#### Provided material:
>>
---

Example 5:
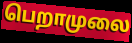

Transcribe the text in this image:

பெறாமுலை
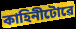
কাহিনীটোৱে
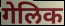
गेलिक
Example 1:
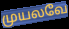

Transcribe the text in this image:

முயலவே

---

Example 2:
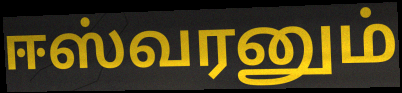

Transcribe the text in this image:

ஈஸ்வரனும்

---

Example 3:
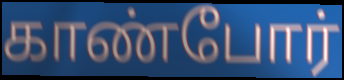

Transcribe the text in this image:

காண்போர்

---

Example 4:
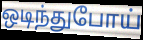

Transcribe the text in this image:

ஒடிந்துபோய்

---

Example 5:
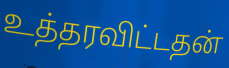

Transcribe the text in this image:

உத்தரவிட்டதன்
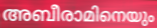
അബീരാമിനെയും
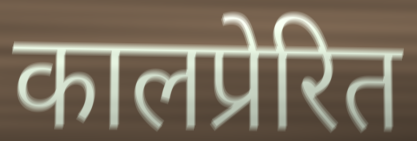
<<
>>
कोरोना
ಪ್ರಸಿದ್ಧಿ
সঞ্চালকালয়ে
<<
#### The exercise:
Show every line of the rows above that contains the word "Example".

#### Result of the exercise:
Example 5:
Example 1:
Example 2:
Example 3:
Example 4:
Example 5:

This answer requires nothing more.